Imbalanced Graph-Level Anomaly Detection via Counterfactual Augmentation and Feature Learning
Zitong Wang, Xuexiong Luo, Enfeng Song, Qiuqing Bai, Fu Lin
TL;DR
This work tackles the imbalance challenge in graph-level anomaly detection by introducing IGAD-CF, which combines counterfactual anomaly sample generation with feature learning that fuses node features and degree attributes. An adaptive weight learning module further tunes feature importance across datasets, while a dedicated loss design ensures balanced training between original and generated anomalies. The approach is validated on eight public GLAD datasets and four brain-graph datasets, achieving state-of-the-art AUC scores and demonstrating robustness via ablations, feature analyses, and visualizations.
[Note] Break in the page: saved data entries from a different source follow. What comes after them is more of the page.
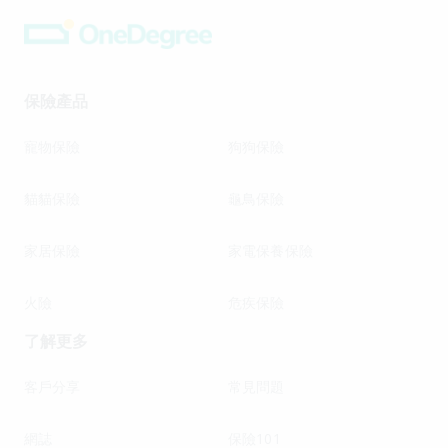
保險產品
寵物保險
狗狗保險
貓貓保險
龜鳥保險
家居保險
家電保養保險
火險
危疾保險
了解更多
客戶分享
常見問題
網誌
保險101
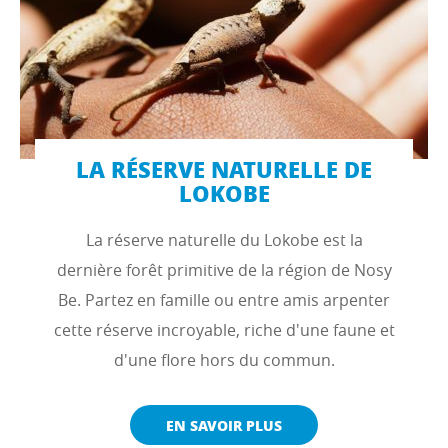
LA RÉSERVE NATURELLE DE
LOKOBE
La réserve naturelle du Lokobe est la
dernière forêt primitive de la région de Nosy
Be. Partez en famille ou entre amis arpenter
cette réserve incroyable, riche d'une faune et
d'une flore hors du commun.
EN SAVOIR PLUS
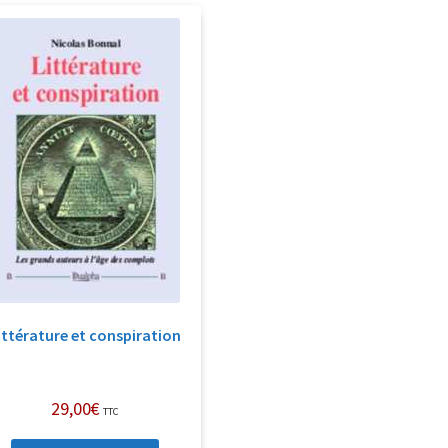
ittérature et conspiration
29,00
€
TTC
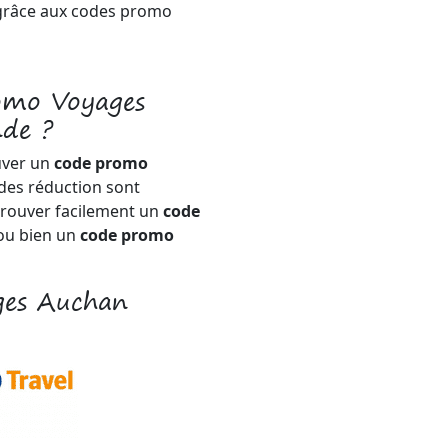
 grâce aux codes promo
omo Voyages
de ?
uver un
code promo
odes réduction sont
trouver facilement un
code
u bien un
code promo
ges Auchan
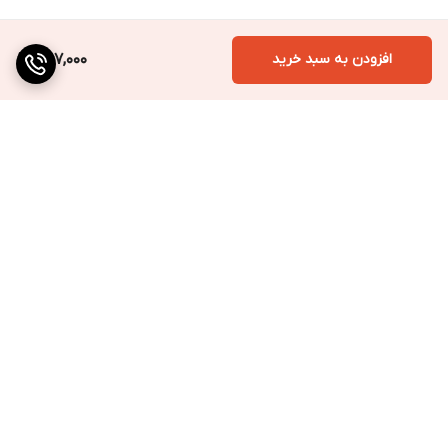
افزودن به سبد خرید
257,000
برگشت به بالا
ارسال به سراسر کشور
پرداخت متنوع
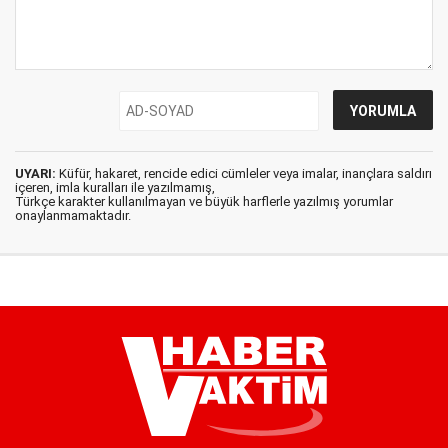
UYARI:
Küfür, hakaret, rencide edici cümleler veya imalar, inançlara saldırı
içeren, imla kuralları ile yazılmamış,
Türkçe karakter kullanılmayan ve büyük harflerle yazılmış yorumlar
onaylanmamaktadır.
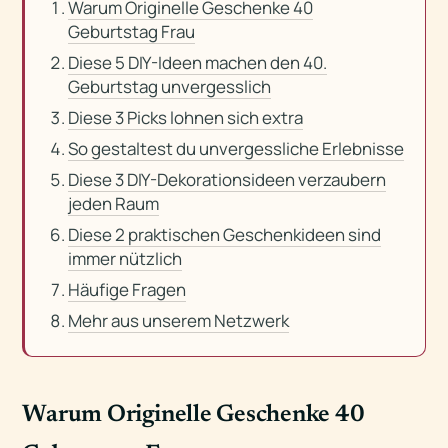
Warum Originelle Geschenke 40
Geburtstag Frau
Diese 5 DIY-Ideen machen den 40.
Geburtstag unvergesslich
Diese 3 Picks lohnen sich extra
So gestaltest du unvergessliche Erlebnisse
Diese 3 DIY-Dekorationsideen verzaubern
jeden Raum
Diese 2 praktischen Geschenkideen sind
immer nützlich
Häufige Fragen
Mehr aus unserem Netzwerk
Warum Originelle Geschenke 40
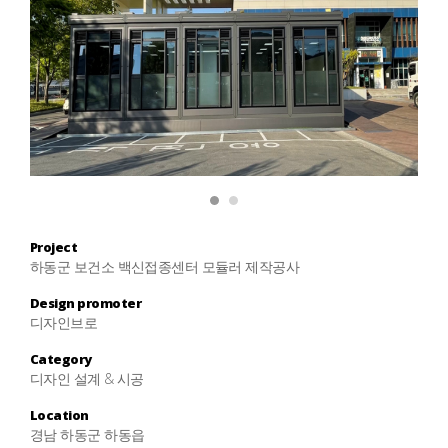
1
2
Project
하동군 보건소 백신접종센터 모듈러 제작공사
Design promoter
디자인브로
Category
디자인 설계 & 시공
Location
경남 하동군 하동읍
The findings suggest strong practical impact for reliable GLAD in diverse domains, including biomedical applications, with potential for broad generalization.
Abstract
Graph-level anomaly detection (GLAD) has already gained significant importance and has become a popular field of study, attracting considerable attention across numerous downstream works. The core focus of this domain is to capture and highlight the anomalous information within given graph datasets. In most existing studies, anomalies are often the instances of few. The stark imbalance misleads current GLAD methods to focus on learning the patterns of normal graphs more, further impacting anomaly detection performance. Moreover, existing methods predominantly utilize the inherent features of nodes to identify anomalous graph patterns which is approved suboptimal according to our experiments. In this work, we propose an imbalanced GLAD method via counterfactual augmentation and feature learning. Specifically, we first construct anomalous samples based on counterfactual learning, aiming to expand and balance the datasets. Additionally, we construct a module based on Graph Neural Networks (GNNs), which allows us to utilize degree attributes to complement the inherent attribute features of nodes. Then, we design an adaptive weight learning module to integrate features tailored to different datasets effectively to avoid indiscriminately treating all features as equivalent. Furthermore, extensive baseline experiments conducted on public datasets substantiate the robustness and effectiveness. Besides, we apply the model to brain disease datasets, which can prove the generalization capability of our work. The source code of our work is available online.